- Opening Delimiter -

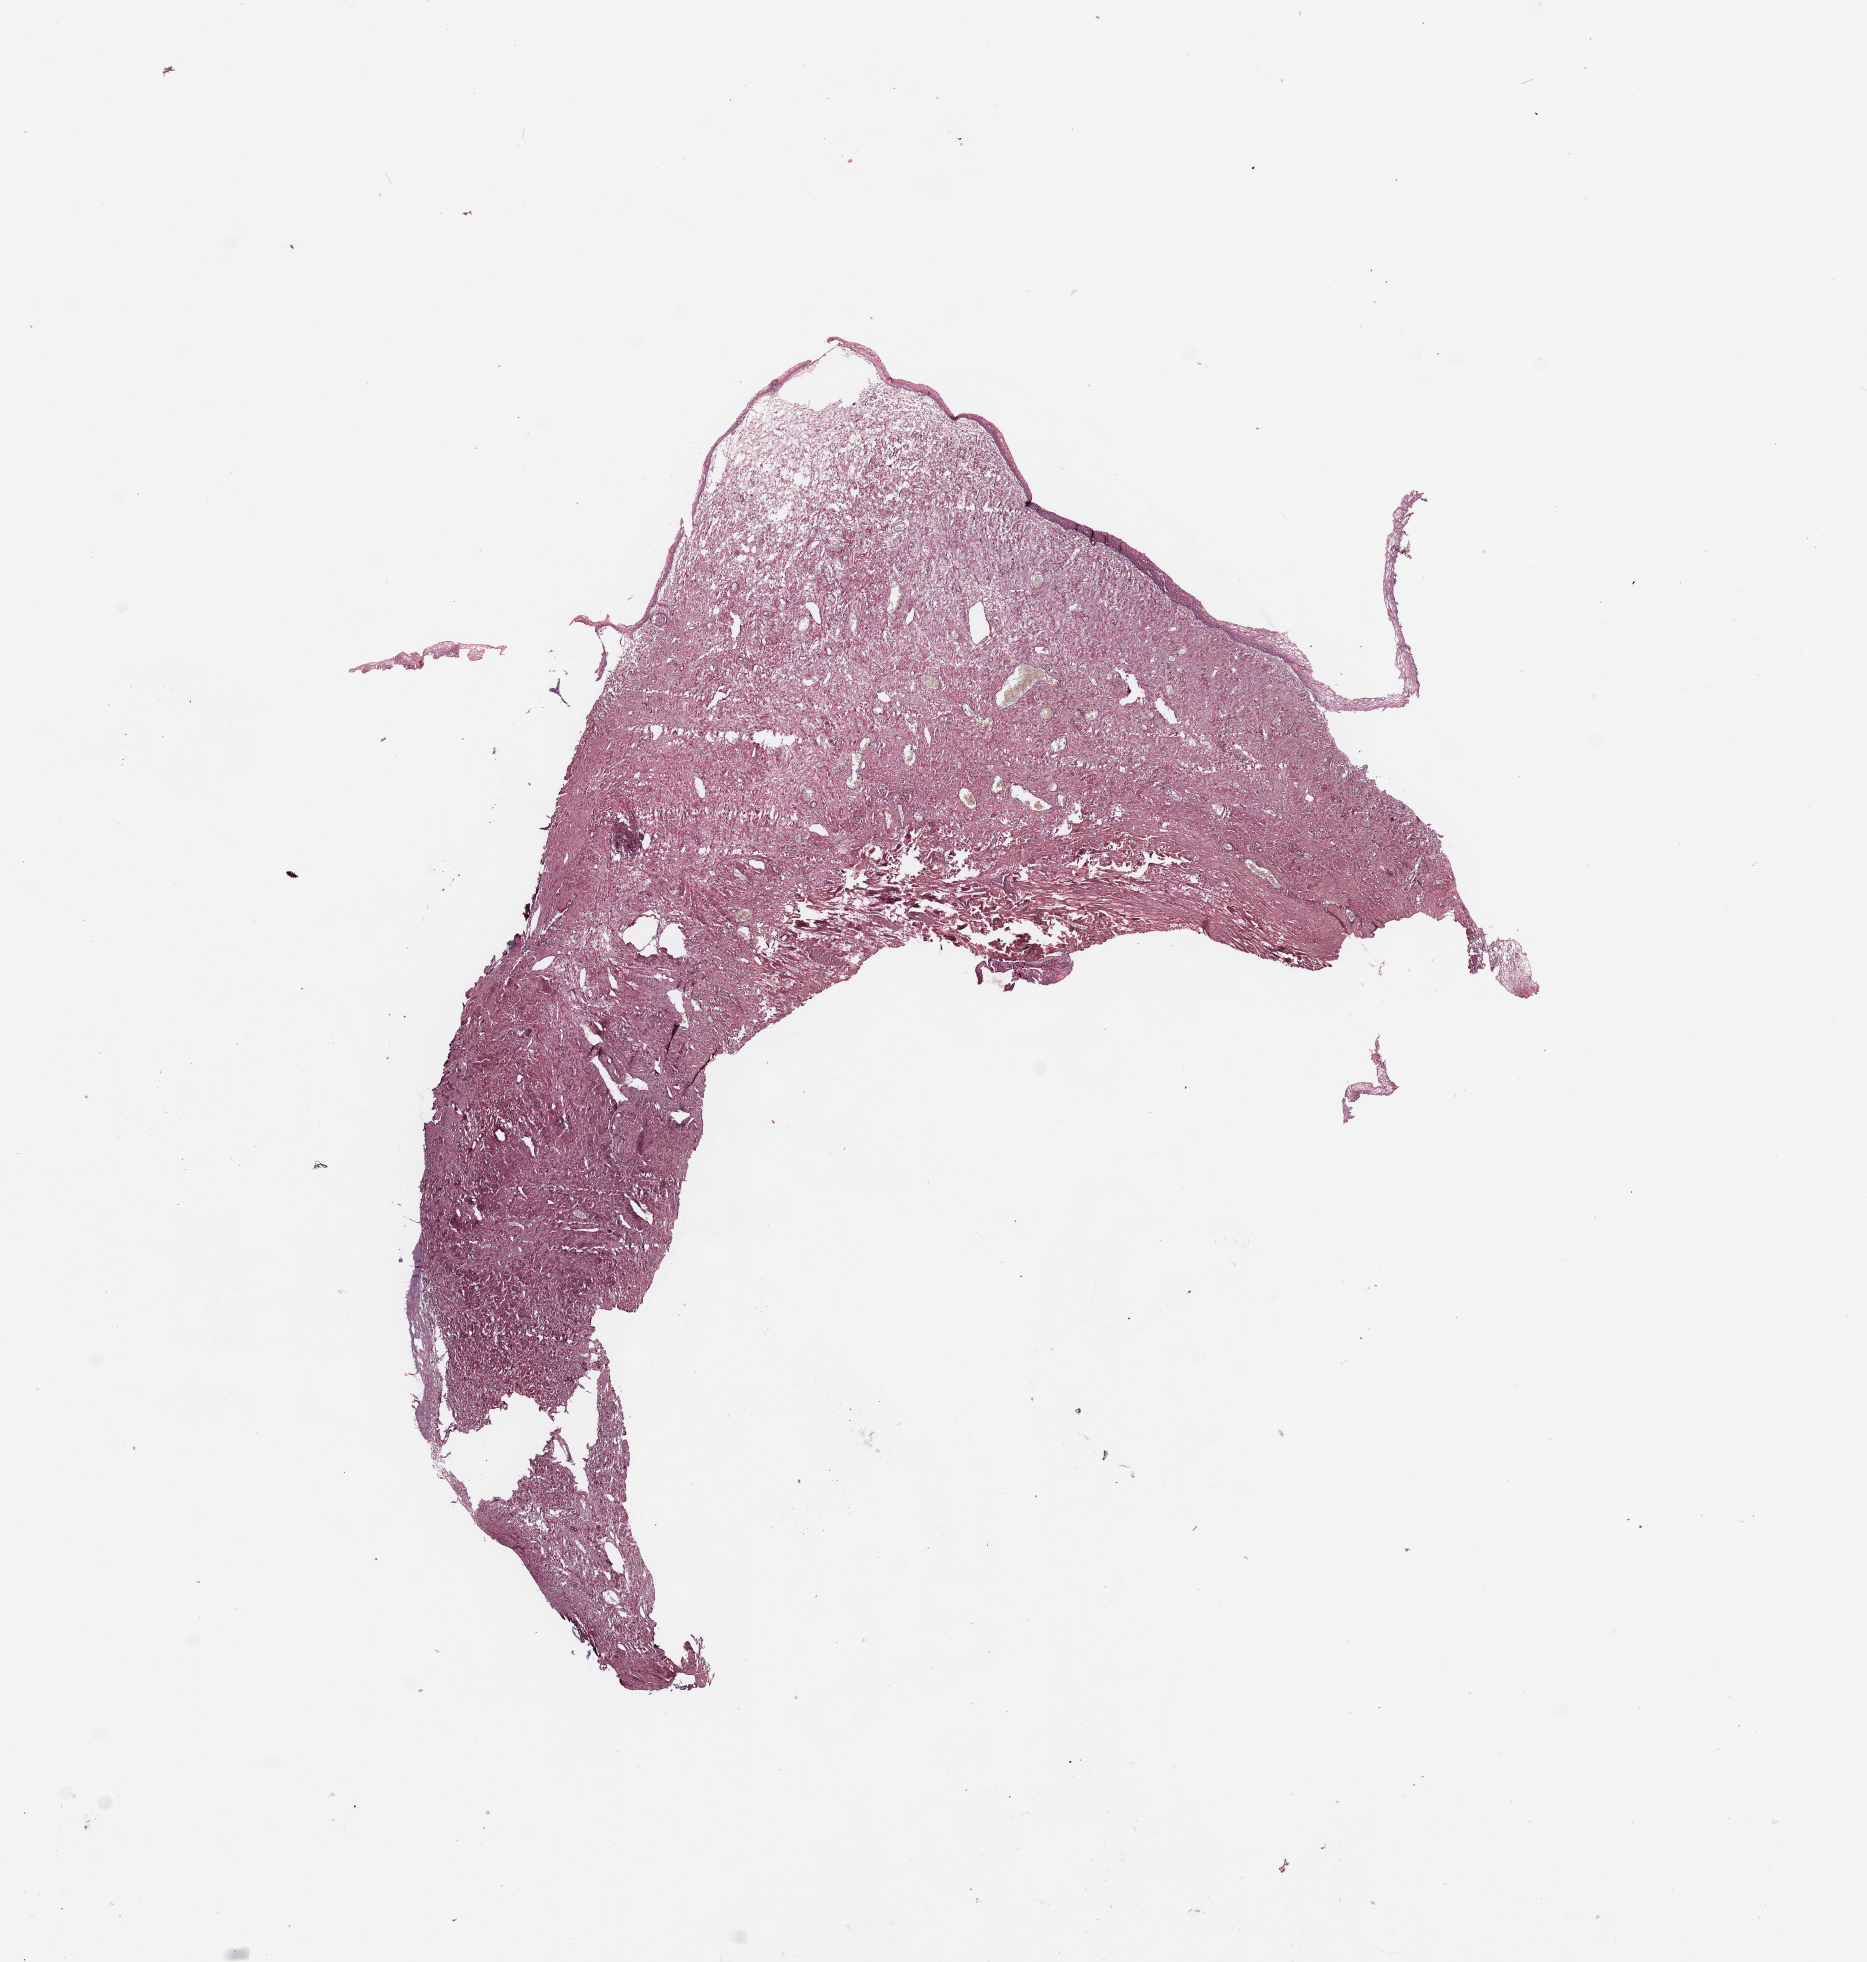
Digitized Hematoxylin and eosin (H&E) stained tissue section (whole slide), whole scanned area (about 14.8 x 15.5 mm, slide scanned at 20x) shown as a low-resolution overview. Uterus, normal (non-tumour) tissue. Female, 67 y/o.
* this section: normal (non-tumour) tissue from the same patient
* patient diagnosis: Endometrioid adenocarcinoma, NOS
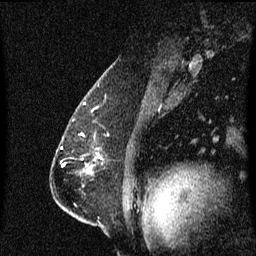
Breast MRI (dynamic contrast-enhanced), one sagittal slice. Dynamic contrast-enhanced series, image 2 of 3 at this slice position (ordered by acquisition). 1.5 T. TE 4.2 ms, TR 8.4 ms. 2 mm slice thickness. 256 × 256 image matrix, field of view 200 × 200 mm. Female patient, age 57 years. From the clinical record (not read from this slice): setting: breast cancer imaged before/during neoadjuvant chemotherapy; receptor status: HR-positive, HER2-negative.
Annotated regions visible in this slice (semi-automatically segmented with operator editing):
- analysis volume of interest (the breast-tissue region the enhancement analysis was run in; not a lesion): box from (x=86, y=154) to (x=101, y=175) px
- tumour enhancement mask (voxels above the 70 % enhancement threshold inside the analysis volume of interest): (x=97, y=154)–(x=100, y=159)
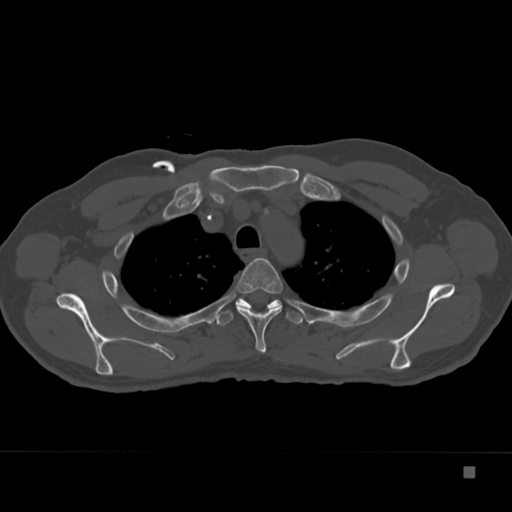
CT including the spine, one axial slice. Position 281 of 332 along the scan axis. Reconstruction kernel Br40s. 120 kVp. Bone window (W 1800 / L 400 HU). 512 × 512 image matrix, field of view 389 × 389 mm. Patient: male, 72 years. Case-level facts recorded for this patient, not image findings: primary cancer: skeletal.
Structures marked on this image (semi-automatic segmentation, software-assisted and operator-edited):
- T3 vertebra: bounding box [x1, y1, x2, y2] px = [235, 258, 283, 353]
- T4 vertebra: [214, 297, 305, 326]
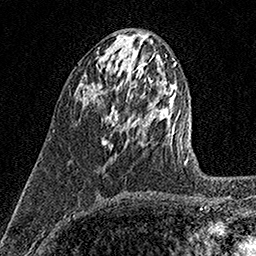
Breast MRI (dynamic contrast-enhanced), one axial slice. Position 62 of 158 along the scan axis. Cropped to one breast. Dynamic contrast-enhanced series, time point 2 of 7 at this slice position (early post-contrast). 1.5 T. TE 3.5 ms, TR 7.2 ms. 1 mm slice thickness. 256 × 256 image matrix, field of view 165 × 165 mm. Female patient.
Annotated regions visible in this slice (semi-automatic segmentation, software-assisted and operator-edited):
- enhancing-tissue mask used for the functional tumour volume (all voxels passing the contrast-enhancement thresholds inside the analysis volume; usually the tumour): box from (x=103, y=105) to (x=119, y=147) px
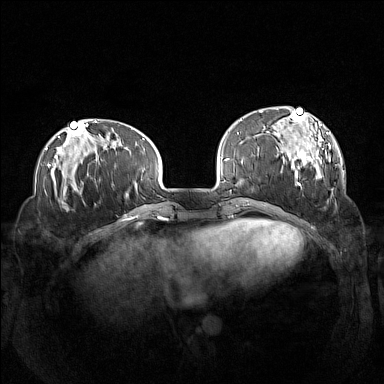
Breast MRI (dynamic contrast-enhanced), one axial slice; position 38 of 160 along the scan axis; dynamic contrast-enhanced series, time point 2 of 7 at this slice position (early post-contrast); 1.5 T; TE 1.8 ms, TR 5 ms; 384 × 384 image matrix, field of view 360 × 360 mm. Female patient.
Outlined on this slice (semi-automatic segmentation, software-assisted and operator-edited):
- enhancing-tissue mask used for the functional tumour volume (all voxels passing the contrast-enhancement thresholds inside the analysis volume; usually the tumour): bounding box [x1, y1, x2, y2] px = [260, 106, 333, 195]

- Closing Delimiter -

- **TASK TO CARRY OUT**
Search the listing above for the word "used", and copy every line that has it.

- **WRITTEN RESPONSE**
- enhancing-tissue mask used for the functional tumour volume (all voxels passing the contrast-enhancement thresholds inside the analysis volume; usually the tumour): box from (x=103, y=105) to (x=119, y=147) px
- enhancing-tissue mask used for the functional tumour volume (all voxels passing the contrast-enhancement thresholds inside the analysis volume; usually the tumour): bounding box [x1, y1, x2, y2] px = [260, 106, 333, 195]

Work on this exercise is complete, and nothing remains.